We couldn't do it without you - generous support from a volunteer helps Montacute House

Detail from Portrait of James 1 of England and VI of Scotland by John de Critz the elder

There are many beautiful objects at Montacute House. This one is special because of a very generous volunteer.

Sir Edward Phelips, builder of Montacute House, was an important member of the political elite at the court of James I.  It’s no surprise to find a painting of the King at the great country house of one of his most loyal courtiers. 

Portrait of James 1 of England & James VI of Scotland by John de Critz the elder.
Portrait of James 1 of England and VI of Scotland
Portrait of James 1 of England & James VI of Scotland by John de Critz the elder.

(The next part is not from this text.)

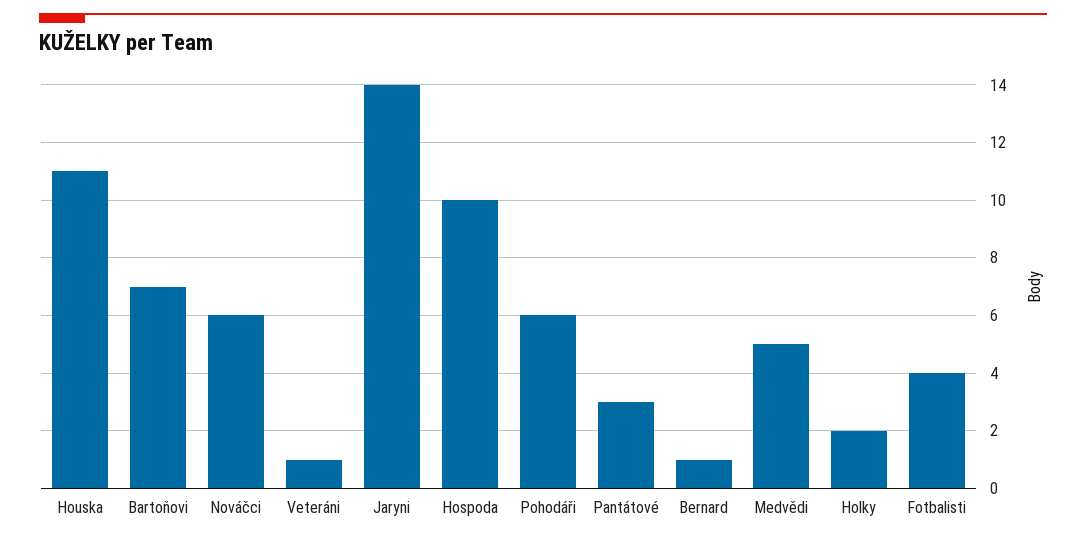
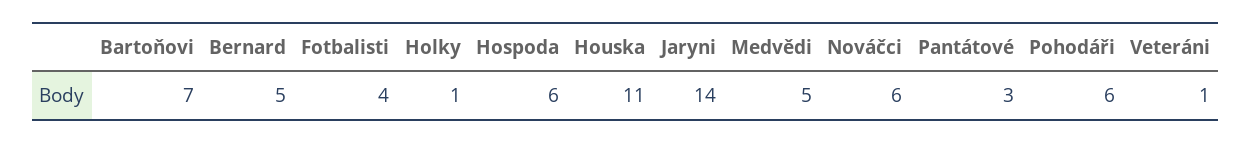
Hospoda: 10 -> 6
Bernard: 1 -> 5
Holky: 2 -> 1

We think that this painting actually hung here at Montacute during Edward's lifetime.  Later sold by the family, it was rediscovered at an auction in 2011.  We rarely buy items just because of a family connection.  But this portrait is special.  Not only was it from the house, it is possible that it was given personally to Sir Edward by the King.  He may even have received it as part of recognising his role in prosecuting the gunpowder plotters, including Guy Fawkes, in 1606.

You can imagine the excitement of the property team when we were contacted by the auction house.  Could we bring the painting back to its original home?  

Volunteer speaking to visitors in the Great Hall at Montacute House
Volunteer speaking to visitors in the Great Hall at Montacute House
Volunteer speaking to visitors in the Great Hall at Montacute House

That we were able to make a bid for the portrait is entirely due to the generosity of a former volunteer guide, Moira Carmichael.  She had left a legacy which meant that we were not only able to bring King James back to the house but were also able to undertake a fascinating programme of research and conservation.

That research showed that the oil paints were brushed on to a wooden board made of three planks.  The marks of tools used to fit the boards together and level the surface are still visible on the back.

This portrait is based on an original pattern by the artist John de Critz the Elder (1551/1-1642).  There are records of payments for it in 1606 and 1607.  It’s one of a number of versions made in the artist workshops at the time.  Without TV or social media, the King relied on copies of portraits to make sure that his image was recognisable throughout the country

We are face to face with the first person to combine the thrones of England and Scotland.  But looking at this painting  I also also think of Miss Carmichael.  It feels such a personal legacy and so much a part of the spirit of Montacute House.